MATERIAL PROVIDED section start
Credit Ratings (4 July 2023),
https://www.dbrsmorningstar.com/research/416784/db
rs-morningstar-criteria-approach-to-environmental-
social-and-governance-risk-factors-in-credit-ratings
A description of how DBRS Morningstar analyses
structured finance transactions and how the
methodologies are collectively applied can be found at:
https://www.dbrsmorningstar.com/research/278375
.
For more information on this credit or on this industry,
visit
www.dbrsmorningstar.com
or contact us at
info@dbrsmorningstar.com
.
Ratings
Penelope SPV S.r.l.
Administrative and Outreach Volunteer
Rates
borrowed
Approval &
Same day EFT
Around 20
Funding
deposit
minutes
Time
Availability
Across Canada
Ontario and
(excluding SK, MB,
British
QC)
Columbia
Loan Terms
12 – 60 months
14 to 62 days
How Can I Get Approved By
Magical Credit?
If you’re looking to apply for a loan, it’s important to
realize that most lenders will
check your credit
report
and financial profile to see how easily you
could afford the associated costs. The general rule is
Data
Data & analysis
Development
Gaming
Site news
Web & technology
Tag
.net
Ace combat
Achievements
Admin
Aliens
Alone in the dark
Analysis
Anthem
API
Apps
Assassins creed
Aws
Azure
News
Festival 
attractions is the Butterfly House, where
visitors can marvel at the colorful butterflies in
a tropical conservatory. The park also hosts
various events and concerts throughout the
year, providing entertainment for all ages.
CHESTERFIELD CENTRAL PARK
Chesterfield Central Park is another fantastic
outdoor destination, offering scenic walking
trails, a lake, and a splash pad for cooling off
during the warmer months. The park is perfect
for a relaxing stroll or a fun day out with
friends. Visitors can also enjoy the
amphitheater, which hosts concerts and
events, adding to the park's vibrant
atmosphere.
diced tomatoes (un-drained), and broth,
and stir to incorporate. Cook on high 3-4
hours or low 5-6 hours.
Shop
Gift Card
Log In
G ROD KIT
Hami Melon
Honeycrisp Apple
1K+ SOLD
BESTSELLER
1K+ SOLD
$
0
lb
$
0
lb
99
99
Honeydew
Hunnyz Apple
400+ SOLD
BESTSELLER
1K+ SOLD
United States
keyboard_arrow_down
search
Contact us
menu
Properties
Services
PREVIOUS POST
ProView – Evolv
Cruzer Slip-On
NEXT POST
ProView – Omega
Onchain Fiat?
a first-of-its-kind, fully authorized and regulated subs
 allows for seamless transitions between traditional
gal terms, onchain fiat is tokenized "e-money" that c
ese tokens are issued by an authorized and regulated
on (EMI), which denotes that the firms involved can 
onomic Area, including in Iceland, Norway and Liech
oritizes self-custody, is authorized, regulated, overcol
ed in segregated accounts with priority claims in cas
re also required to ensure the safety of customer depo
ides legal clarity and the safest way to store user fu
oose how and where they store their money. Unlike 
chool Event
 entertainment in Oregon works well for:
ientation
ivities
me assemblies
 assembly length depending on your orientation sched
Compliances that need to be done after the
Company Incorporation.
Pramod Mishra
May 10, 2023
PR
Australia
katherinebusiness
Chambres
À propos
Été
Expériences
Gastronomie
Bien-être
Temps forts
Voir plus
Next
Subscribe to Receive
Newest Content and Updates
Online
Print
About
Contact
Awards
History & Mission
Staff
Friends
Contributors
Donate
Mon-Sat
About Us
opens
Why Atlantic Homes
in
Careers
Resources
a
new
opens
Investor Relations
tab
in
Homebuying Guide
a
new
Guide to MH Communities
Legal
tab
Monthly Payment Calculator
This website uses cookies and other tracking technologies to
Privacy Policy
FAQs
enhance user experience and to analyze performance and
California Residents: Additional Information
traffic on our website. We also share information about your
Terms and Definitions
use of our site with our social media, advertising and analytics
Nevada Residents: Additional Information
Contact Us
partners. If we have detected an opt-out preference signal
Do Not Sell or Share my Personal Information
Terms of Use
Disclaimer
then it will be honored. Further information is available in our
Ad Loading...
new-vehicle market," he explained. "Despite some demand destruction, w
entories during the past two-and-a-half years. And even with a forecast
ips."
MATERIAL PROVIDED section end
- [PROBLEM]: Report each line of the listing above that contains the string "entertainment", reproducing every such line in full.

- [ANSWER FOR THIS EXERCISE]:
year, providing entertainment for all ages.
 entertainment in Oregon works well for:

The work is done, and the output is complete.